Musk, for his part, is seething.
“The most salient point that was missed was that the shares could not be sold for five years after exercise of the options,” Musk tweeted, “making it impossible to ‘exercise and run.'”
Experts are expecting Musk to fight the decision in court.
“He may appeal because he has little to lose from appealing,” Columbia law professor John Coffee told Reuters. “I would not expect the [Delaware Supreme Court] to reverse the chancellor but it certainly could happen.”
As Bloomberg points out, Tesla’s board could also simply choose to come up with a new pay package.
The move couldn’t have happened at a worse time for Musk. Tesla recently disappointed shareholders by failing to hit targets in Q4 of 2023.
Musk was also accused of “blackmailing” Tesla shareholders by threatening to pursue other AI ventures “outside of Tesla” unless he got a 25 percent voting control, a 12 percent increase.

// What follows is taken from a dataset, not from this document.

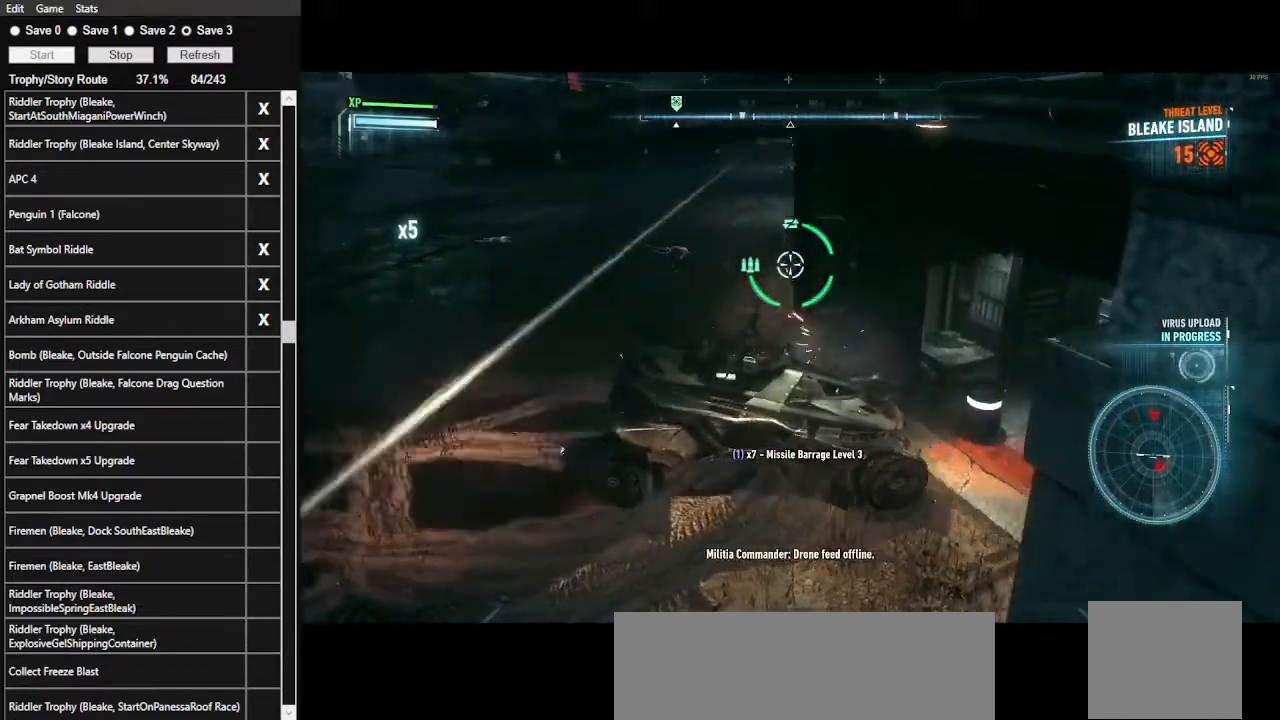
{"keys": ["w"], "mouse": ["right"], "events": [[367, "space", "down"], [500, "a", "up"], [500, "space", "up"]]}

“I don’t want to control it, but if I have so little influence at the company at this stage, I could be voted out by some random shareholder advisory firm,” he argued during a recent earnings call.
As expected, Musk is fuming at the judge’s decision and is letting out his frustrations on his social media platform.
“Never incorporate your company in the state of Delaware,” an incensed Musk tweeted, before releasing a barrage of angry messages about immigration and other pet political issues.